▶ [Available data]
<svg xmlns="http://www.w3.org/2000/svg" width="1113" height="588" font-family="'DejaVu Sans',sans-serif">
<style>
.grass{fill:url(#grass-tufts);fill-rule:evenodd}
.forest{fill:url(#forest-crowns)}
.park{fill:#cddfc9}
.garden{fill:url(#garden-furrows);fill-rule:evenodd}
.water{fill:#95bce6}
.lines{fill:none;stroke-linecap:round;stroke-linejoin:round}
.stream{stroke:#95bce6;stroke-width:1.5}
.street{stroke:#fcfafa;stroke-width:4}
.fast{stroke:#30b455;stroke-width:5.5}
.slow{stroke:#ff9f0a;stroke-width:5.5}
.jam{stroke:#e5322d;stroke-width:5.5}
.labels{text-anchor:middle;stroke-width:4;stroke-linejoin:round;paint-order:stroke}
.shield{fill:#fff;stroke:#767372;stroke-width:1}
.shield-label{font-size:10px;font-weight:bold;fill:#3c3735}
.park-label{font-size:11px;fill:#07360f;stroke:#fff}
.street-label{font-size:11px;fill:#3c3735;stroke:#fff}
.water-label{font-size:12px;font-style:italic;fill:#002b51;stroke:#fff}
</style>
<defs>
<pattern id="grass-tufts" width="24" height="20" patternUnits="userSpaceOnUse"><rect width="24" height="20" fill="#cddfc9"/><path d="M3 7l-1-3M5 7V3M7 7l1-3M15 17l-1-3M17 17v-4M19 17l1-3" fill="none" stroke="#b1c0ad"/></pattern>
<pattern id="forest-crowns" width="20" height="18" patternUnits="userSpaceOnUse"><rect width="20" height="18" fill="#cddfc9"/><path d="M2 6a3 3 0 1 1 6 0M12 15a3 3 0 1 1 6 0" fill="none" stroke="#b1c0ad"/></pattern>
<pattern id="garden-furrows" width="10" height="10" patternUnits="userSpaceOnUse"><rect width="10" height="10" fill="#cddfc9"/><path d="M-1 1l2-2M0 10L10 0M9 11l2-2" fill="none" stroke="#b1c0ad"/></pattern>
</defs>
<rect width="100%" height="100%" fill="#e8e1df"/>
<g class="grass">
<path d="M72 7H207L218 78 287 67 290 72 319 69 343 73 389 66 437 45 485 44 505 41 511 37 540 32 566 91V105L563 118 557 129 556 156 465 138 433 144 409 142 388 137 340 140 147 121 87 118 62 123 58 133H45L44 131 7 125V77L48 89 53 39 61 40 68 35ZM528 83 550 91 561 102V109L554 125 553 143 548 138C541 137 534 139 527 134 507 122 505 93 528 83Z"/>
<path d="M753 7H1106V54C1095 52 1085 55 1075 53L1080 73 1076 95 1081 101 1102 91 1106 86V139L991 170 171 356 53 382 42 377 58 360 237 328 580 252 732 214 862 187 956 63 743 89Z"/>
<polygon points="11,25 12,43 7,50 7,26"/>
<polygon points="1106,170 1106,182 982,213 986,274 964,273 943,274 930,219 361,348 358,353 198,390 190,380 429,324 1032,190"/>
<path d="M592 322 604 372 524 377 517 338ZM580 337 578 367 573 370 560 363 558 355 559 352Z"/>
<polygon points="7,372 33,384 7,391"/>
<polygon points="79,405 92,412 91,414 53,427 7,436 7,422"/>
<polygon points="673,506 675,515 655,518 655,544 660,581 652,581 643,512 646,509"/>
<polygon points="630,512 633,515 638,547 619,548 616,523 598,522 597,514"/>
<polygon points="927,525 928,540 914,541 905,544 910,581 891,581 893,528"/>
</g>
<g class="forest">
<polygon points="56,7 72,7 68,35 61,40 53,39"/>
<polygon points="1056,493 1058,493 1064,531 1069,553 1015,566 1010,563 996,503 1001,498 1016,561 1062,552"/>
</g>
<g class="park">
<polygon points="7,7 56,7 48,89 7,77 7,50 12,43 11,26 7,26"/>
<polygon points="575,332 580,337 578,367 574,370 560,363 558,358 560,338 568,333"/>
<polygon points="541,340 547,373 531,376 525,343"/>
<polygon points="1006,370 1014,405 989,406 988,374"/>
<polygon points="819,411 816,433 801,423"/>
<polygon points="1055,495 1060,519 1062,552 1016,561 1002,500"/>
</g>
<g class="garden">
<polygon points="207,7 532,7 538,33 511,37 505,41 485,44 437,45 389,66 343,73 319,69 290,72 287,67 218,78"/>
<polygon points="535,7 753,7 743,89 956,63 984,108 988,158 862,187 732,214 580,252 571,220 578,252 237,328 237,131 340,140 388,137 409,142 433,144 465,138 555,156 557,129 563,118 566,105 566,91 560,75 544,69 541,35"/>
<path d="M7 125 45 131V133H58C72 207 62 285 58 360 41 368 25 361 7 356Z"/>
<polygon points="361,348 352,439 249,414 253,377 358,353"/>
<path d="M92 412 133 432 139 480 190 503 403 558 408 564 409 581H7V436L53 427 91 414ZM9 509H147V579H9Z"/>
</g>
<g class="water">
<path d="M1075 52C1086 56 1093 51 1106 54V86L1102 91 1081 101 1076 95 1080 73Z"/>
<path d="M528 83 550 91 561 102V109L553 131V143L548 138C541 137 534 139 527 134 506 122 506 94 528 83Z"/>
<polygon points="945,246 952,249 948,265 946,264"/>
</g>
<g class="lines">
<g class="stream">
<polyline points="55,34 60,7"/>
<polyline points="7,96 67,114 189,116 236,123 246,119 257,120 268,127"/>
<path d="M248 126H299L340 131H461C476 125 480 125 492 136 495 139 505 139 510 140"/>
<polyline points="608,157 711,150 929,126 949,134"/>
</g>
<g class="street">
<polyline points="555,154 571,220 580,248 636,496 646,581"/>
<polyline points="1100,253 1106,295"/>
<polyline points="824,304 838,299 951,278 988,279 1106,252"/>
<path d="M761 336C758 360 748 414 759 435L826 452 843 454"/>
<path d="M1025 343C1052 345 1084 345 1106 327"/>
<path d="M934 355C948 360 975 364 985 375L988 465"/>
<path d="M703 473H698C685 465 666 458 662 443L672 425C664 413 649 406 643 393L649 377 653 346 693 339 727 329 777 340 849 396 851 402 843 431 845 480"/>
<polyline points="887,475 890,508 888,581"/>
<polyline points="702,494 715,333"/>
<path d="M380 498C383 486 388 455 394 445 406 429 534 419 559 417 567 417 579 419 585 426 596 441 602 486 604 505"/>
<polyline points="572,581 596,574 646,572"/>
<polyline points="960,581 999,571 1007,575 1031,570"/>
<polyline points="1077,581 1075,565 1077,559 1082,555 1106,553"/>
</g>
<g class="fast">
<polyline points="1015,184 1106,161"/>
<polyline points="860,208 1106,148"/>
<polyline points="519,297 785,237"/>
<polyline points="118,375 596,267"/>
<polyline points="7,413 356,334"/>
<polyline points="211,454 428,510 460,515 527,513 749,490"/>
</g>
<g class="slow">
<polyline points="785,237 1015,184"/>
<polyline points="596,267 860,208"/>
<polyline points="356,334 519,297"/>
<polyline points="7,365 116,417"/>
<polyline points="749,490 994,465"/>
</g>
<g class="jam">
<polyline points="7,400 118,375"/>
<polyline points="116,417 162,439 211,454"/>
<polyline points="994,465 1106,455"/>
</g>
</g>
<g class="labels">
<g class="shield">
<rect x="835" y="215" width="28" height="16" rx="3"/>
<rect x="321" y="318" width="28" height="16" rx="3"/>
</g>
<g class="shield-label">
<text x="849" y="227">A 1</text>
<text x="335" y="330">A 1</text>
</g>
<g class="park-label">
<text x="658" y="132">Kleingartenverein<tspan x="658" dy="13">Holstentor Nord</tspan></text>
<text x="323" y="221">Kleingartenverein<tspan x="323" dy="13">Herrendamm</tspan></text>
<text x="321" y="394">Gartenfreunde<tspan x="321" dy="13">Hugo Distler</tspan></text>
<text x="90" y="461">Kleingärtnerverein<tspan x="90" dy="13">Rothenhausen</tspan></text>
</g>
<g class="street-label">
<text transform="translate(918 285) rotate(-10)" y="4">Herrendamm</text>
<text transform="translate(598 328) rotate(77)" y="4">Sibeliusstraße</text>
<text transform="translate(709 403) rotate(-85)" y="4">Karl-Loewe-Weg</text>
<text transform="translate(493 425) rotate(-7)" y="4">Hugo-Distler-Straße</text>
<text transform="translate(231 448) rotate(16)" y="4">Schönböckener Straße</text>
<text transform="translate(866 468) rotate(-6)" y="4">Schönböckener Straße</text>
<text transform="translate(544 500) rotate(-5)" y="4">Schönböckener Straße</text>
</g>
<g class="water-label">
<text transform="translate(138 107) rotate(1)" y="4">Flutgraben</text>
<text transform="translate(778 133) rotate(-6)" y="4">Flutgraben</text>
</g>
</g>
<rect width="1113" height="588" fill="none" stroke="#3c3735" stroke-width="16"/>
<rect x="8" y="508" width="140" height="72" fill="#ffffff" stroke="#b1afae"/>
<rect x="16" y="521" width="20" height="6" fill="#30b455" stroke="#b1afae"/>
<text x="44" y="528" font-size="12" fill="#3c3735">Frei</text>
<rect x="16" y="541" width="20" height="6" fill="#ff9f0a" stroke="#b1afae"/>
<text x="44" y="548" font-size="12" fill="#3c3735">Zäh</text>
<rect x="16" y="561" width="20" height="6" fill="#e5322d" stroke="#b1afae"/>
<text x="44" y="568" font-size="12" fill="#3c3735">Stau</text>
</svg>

▶ [Exercise objective] Check the listing for the word "evenodd". Show each line that has it.

▶ [Solution for this task]
.grass{fill:url(#grass-tufts);fill-rule:evenodd}
.garden{fill:url(#garden-furrows);fill-rule:evenodd}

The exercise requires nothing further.